When it comes to increasing cybersecurity resilience within an organization, patch management is key. In a survey of cyberattack victims, for instance, 57 percent said that the simple act of applying a patch could have prevented an attack. Nearly a third of respondents said they knew about the vulnerability before the attack but failed to act on it.
Patch management is the process by which Managed Service Providers (MSPs) or IT teams procure and deploy patches across the organization, closing holes in cybersecurity vulnerabilities and other issues. There are several types of patches, including software patches, hotfixes, point releases, maintenance releases, security patches, or feature pack updates.
However, applying patches can be easier said than done. There were 18,378 total security vulnerabilities published in 2021, according to the National Institute of Standards and Technology (NIST), each of which an organization would need to survey their environment for and patch if needed. This is a massive undertaking for even the largest organizations to manage to ensure security and compliance.
MSPs can play a critical role in helping their clients implement patch management best practices throughout the organization. In fact, it can be a central value proposition that they can provide them to help combat the latest threats. With that in mind, here are some best practices they should consider in 2022.
Leverage automation. The sheer volume of patches needed can drown an organization. Automated patch deployment, especially for security updates, can help lessen the load on security teams and speed up time for remediation for any known issues.
Triage critical alerts. Vulnerabilities come in all shapes and sizes, rated from low to critical. MSPs can be essential in helping triage alerts, starting with critical alerts and moving on to lower-tier alerts. This can help lower response time for critical issues as part of patch management.
Schedule Auto-Deployments – Frequent auto-deployments can help ensure that devices receive updates as soon as they are released. Twice a week frequency for these updates can ensure users always have the latest patches.
Test patches. While speed is critical, it certainly doesn’t help if a patch accidentally crashes a user’s device or a critical business environment. MSPs can help test patches that may affect critical systems before deployment to ensure they will not cause any issues.

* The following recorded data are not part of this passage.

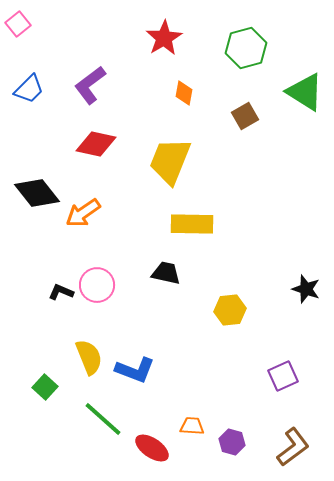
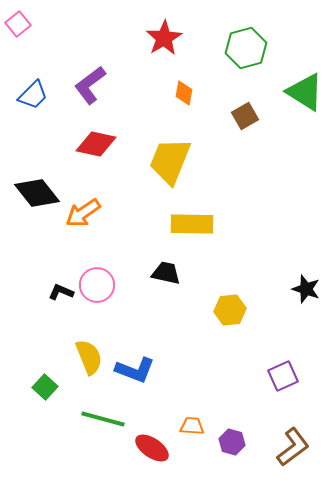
blue trapezoid: moved 4 px right, 6 px down
green line: rotated 27 degrees counterclockwise
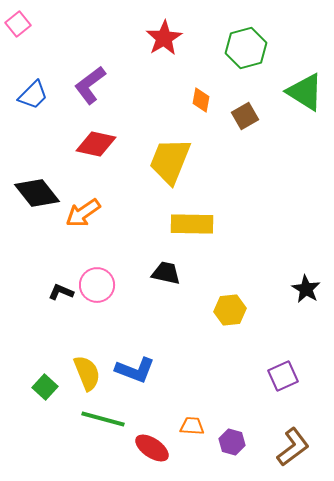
orange diamond: moved 17 px right, 7 px down
black star: rotated 12 degrees clockwise
yellow semicircle: moved 2 px left, 16 px down
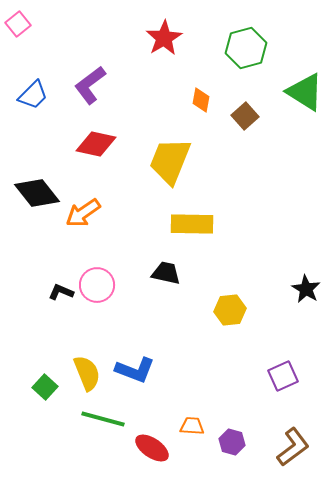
brown square: rotated 12 degrees counterclockwise
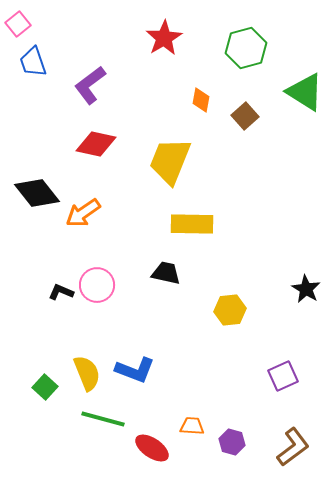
blue trapezoid: moved 33 px up; rotated 116 degrees clockwise
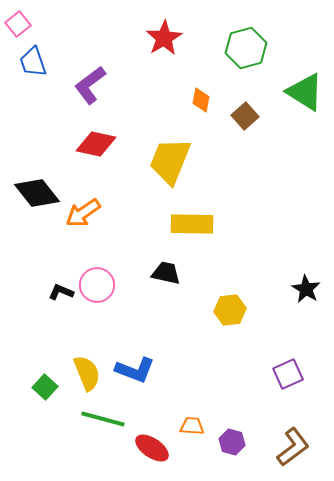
purple square: moved 5 px right, 2 px up
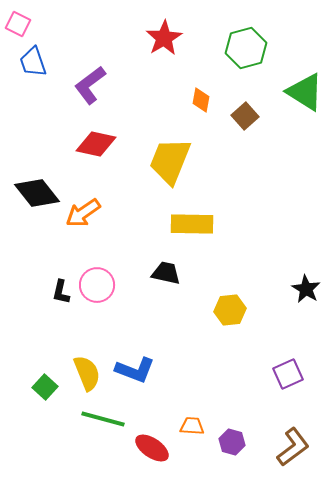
pink square: rotated 25 degrees counterclockwise
black L-shape: rotated 100 degrees counterclockwise
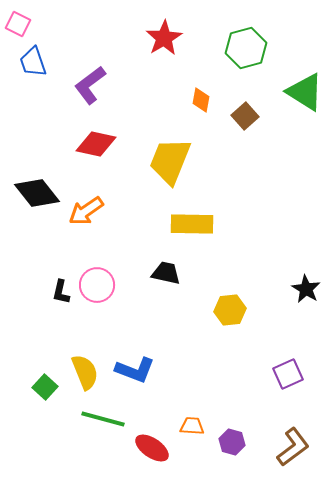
orange arrow: moved 3 px right, 2 px up
yellow semicircle: moved 2 px left, 1 px up
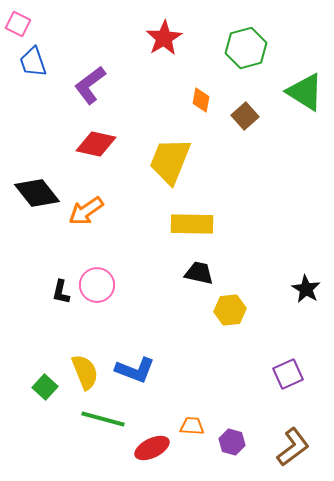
black trapezoid: moved 33 px right
red ellipse: rotated 60 degrees counterclockwise
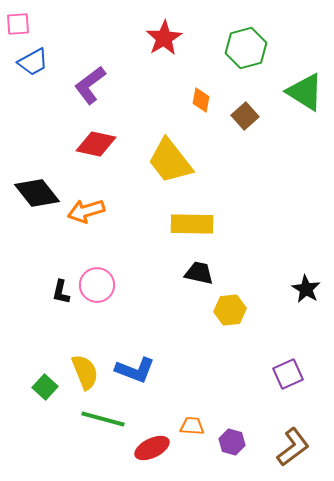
pink square: rotated 30 degrees counterclockwise
blue trapezoid: rotated 100 degrees counterclockwise
yellow trapezoid: rotated 60 degrees counterclockwise
orange arrow: rotated 18 degrees clockwise
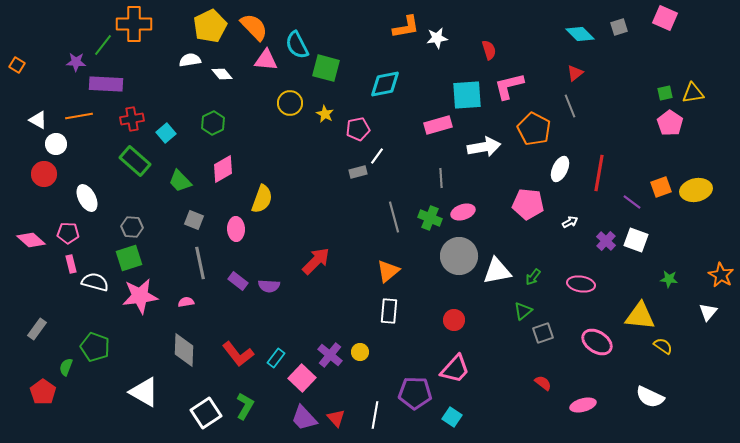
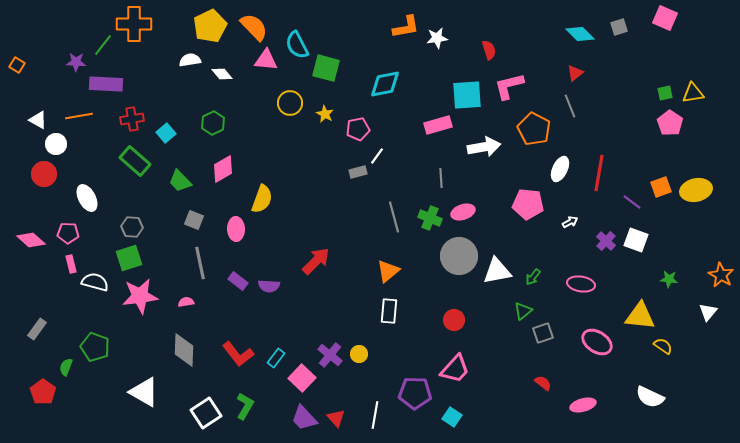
yellow circle at (360, 352): moved 1 px left, 2 px down
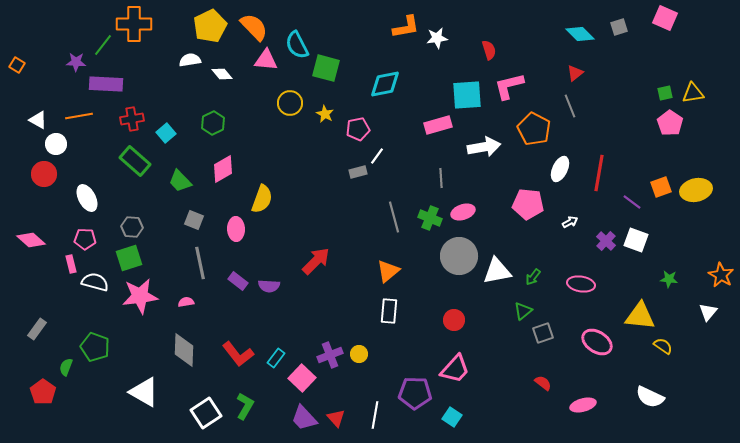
pink pentagon at (68, 233): moved 17 px right, 6 px down
purple cross at (330, 355): rotated 30 degrees clockwise
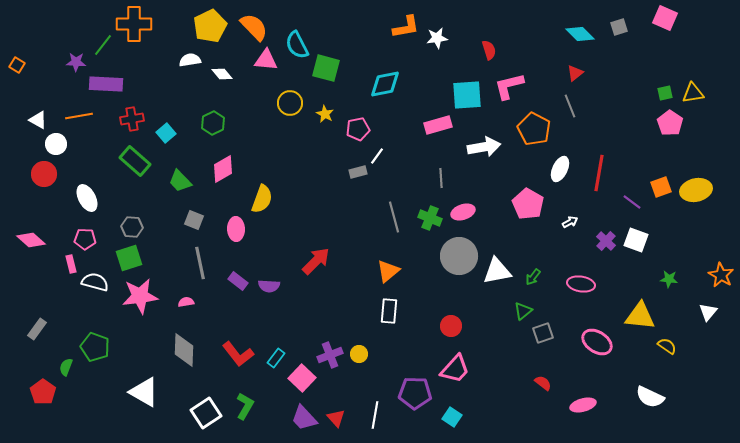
pink pentagon at (528, 204): rotated 24 degrees clockwise
red circle at (454, 320): moved 3 px left, 6 px down
yellow semicircle at (663, 346): moved 4 px right
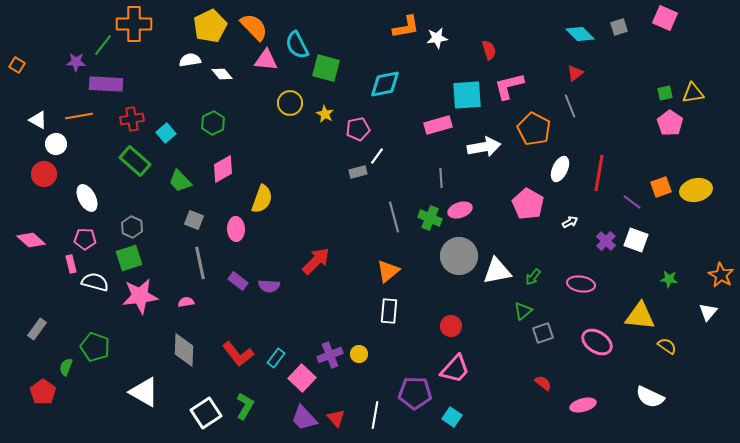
pink ellipse at (463, 212): moved 3 px left, 2 px up
gray hexagon at (132, 227): rotated 20 degrees clockwise
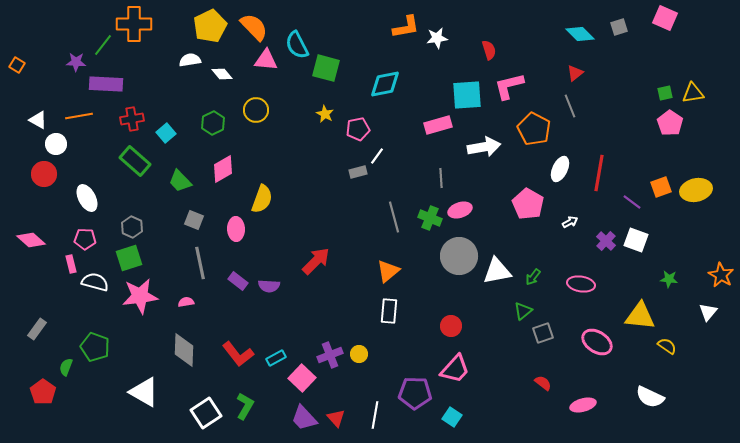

Allow for user delays. Applying patches is essential, but it also must be balanced with business effectiveness. In some cases, it may make sense to allow users to postpone a patch to a later time if it will affect their productivity (of course, reminding them to implement it later on so they don’t forget).
Patching is more important than ever in 2022 as cybersecurity threats continue to escalate in severity and frequency. MSPs can play an essential role in helping customers implement strong patch management best practices – ultimately helping customers reduce risk and build a stronger security posture for the long term.